4) Ele reunia, a um só tempo, a paciência para o diálogo, o convencimento político e o olhar técnico do economista, que sabia deslindar a complexidade dos números e gráficos – tanto da micro como da macroeconomia. Mas acima de tudo, ele esteve sempre ao lado das principais causas cidadãs: a causa da liberdade e a causa democrática.


5) Na dimensão pessoal, não há como deixar de mencionar o homem de família exemplar: filho, esposo, pai e o bom amigo que sempre foi.


6) A sua relação com o TCE também merece ser realçada: o respeito e a deferência institucional, o respeito à nossa autonomia e o reconhecimento da qualidade de nossos servidores, na medida em que muitos quadros do TCE ocuparam cargos de envergadura no seu governo, ou seja, na administração pública estadual.


7) Com trabalho, inteligência e uma determinação incomum, ele conseguiu galgar um posto sobranceiro no cenário político nacional.


8) Eduardo Campos entra para a história da Nação como um homem público idealista, honrando as suas origens e a história de bravura do povo pernambucano.

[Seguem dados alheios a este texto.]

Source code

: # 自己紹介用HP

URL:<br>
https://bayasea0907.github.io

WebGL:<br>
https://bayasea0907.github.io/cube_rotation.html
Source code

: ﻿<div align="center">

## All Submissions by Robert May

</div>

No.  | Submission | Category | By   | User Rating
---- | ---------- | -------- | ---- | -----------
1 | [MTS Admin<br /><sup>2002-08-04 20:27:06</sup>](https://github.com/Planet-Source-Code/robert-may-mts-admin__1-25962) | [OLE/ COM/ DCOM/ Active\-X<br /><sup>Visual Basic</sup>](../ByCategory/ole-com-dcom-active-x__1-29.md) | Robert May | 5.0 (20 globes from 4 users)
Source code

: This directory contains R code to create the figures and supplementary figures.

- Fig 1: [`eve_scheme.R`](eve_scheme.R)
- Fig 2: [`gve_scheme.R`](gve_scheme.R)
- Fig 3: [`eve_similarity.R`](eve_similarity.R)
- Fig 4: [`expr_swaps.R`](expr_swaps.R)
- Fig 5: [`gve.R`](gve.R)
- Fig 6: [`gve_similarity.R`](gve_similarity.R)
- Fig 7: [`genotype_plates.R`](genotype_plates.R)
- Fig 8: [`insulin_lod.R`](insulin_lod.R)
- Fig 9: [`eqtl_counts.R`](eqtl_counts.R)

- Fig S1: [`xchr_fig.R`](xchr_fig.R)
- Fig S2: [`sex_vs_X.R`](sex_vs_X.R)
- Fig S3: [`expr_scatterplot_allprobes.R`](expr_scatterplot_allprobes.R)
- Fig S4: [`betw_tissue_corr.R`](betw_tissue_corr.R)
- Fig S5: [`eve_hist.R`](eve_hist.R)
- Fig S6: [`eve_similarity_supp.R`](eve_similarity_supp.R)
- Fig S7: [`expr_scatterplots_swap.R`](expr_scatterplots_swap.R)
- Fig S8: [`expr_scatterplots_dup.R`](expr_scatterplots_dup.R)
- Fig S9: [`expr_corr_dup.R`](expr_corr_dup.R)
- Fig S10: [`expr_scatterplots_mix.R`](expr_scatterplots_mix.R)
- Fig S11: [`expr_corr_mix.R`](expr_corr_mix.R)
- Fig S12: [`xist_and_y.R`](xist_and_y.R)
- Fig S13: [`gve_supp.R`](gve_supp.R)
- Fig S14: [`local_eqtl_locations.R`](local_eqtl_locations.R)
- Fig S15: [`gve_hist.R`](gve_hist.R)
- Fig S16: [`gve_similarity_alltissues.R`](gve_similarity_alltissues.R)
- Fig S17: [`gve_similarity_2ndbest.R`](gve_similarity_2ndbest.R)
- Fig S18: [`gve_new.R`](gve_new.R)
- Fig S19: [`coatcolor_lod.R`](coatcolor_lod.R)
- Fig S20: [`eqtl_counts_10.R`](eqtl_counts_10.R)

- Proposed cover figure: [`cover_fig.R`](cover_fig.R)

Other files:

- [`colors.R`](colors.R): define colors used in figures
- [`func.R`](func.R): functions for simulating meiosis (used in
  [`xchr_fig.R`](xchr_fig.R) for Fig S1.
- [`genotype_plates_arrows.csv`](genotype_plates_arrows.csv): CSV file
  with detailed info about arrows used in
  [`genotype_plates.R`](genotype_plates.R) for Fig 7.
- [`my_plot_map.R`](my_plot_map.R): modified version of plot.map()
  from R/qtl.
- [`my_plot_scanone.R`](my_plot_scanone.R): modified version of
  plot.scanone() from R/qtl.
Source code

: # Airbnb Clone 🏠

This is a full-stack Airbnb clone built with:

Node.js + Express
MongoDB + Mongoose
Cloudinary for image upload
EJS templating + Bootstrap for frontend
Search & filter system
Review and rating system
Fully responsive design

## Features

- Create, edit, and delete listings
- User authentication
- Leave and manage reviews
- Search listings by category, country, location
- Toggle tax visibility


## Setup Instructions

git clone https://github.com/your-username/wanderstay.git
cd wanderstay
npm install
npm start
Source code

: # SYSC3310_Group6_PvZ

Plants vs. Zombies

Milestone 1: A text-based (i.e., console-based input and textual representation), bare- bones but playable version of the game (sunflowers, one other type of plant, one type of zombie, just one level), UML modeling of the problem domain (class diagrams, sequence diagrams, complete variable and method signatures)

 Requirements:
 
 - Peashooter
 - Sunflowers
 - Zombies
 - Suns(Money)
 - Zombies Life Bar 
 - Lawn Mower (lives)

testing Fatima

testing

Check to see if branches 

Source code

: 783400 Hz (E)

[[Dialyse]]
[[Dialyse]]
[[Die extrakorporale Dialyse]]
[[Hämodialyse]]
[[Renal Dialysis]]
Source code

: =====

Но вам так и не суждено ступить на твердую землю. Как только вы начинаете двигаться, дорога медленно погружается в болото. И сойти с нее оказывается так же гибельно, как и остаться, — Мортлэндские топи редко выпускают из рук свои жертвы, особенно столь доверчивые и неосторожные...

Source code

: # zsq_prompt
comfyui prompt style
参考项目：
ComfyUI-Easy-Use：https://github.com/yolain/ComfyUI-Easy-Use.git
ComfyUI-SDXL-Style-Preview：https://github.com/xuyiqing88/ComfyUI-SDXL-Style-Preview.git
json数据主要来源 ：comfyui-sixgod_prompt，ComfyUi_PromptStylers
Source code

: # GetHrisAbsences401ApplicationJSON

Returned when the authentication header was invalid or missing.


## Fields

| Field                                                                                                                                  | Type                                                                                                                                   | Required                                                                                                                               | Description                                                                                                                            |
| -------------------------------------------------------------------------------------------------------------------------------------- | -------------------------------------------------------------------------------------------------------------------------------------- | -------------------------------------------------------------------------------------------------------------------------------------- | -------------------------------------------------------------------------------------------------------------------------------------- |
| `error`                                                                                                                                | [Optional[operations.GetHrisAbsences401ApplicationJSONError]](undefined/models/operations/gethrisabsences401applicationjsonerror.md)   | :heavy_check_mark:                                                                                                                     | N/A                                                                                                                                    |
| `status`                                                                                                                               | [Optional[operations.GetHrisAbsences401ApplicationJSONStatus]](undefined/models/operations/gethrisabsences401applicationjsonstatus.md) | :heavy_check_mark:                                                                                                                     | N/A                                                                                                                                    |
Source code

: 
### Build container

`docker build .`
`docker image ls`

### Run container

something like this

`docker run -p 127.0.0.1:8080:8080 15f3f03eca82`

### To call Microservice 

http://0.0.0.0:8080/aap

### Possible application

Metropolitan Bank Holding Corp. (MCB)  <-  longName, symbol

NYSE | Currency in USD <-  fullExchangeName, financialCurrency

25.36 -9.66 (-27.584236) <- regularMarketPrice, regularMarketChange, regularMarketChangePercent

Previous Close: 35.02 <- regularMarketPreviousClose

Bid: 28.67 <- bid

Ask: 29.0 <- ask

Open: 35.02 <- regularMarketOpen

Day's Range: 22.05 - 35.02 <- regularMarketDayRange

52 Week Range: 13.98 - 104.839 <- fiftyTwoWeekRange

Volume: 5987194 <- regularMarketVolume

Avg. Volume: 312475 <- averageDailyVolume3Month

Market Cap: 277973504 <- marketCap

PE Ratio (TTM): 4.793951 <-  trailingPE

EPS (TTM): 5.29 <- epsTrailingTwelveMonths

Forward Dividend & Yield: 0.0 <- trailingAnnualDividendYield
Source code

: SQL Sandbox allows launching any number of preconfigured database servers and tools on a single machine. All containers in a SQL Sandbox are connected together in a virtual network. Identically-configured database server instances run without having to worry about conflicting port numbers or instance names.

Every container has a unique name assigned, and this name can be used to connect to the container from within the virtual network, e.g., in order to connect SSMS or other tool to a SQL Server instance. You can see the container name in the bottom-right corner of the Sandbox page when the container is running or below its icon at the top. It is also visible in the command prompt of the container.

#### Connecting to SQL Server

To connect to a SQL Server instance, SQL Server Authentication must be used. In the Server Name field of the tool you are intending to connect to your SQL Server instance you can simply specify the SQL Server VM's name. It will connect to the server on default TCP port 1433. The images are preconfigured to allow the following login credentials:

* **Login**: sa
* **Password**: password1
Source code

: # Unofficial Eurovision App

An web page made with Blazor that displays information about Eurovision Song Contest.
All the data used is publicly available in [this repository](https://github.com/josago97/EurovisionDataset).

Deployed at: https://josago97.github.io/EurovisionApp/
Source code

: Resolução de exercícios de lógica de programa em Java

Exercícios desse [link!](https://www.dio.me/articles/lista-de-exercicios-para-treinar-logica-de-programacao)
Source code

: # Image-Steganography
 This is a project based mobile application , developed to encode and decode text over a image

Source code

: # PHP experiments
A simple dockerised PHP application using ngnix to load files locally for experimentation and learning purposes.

9) Uma palavra final à nossa querida servidora, Renata, coincidentemente minha colega de concurso. Ingressamos juntos no TCE, em 1991. Hoje o Brasil testemunha o que nós todos já sabíamos: sua força, sua fé, sua coragem, sua ternura e sua consciência cidadã.


10) Envio também um abraço afetuoso para a sua mãe, Ana Arraes, ministra do TCU e também ex-servidora deste TCE.


11) Que Deus proteja e conforte toda a família, fazendo chegar a todos eles – sua mãe, sua esposa, seus filhos Maria Eduarda, João, Pedro, José e Miguel; seu irmão, o advogado Antonio Campos  – o nosso profundo pesar e a nossa irrestrita solidariedade.


12) Nosso sentimento de pesar estende-se aos outros seis profissionais que faleceram na mesma tragédia: Carlos Augusto Leal Filho (Percol), Alexandre Severo, Marcelo Lyra, Pedro Valadares Neto, Geraldo da Cunha e Marcos Martins. Que as suas famílias sejam informadas de nossa profunda solidariedade.